YEREVAN. - In Yerevan Pope Francis said what he considered necessary about the Armenian Genocide, using both terms characterizing this tragedy: Mets Yeghern and Genocide.
Father Federico Lombardi, Director of the Holy See Press Office, said at a briefing with local and foreign journalists Friday.
In his words, Pope Francis is free in his actions and can change the text of his speech at the last minute.
Apparently, the Pontifex decided to add the word “genocide” in his speech today. “We didn’t use this word in the Pope’s speech to ensure his freedom so that he did what he considered correct at that moment. We gave Pope a freedom to say what he wanted. He decided to say that word in Armenia,” Lombardi stressed.
He also noted that in his speech the Pope not only used the word “genocide”, but also added a remark at the end of that sentence: he said that “that tragedy, that genocide, was the first of the deplorable series of catastrophes of the past century.” “This characterized genocide. The superpowers were not held accountable for the horribly tragic events of the last century. He precisely noted in his speech that the Armenian Genocide was the first one in the 20th century, being followed by a number of other genocides, specifically Nazism and crimes in the Soviet period.
The word “genocide” generally reflects the reality of that horrible tragedy.

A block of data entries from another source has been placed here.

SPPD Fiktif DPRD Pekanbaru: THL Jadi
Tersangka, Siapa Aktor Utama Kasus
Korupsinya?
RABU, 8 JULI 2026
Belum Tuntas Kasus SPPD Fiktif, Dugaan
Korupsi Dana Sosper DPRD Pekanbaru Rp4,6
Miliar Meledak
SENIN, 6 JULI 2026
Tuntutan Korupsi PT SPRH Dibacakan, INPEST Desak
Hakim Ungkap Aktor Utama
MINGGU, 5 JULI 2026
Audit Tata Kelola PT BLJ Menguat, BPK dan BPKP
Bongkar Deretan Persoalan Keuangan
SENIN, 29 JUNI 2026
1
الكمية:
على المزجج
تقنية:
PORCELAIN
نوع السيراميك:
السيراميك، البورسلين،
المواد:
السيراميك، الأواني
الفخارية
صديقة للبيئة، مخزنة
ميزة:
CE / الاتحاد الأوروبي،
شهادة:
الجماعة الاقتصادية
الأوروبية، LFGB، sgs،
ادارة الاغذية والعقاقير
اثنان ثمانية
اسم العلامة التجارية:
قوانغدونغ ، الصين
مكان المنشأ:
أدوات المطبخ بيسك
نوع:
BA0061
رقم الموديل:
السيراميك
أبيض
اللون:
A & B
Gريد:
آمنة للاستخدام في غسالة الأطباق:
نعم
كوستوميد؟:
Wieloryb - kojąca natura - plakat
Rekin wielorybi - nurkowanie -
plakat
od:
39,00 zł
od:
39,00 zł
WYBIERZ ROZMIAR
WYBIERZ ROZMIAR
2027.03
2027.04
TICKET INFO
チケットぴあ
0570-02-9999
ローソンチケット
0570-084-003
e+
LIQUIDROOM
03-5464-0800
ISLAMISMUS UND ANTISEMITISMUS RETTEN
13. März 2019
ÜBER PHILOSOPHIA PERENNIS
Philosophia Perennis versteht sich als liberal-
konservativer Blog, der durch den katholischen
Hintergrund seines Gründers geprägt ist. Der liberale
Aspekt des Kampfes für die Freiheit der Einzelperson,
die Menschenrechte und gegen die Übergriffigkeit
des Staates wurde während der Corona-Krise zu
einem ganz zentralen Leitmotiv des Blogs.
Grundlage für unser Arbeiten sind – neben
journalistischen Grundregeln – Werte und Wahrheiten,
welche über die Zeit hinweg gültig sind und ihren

We never denied it. The Pope thinks that the genocide is a deeper word. Generally, His Holiness is known for changing the texts of his speeches and adding words,” Lombardi said.
He refrained to comment on Turkey’s possible reaction to the Pope’s statement. “I can only repeat the Pope’s words. I would like to stress that the Pope always speaks about peace, reconciliation and dialogue. He has always spoken out in that spirit and will continue doing this. It is necessary to learn correct lessons from the past in order not to repeat the same mistakes,” Lombardi stressed.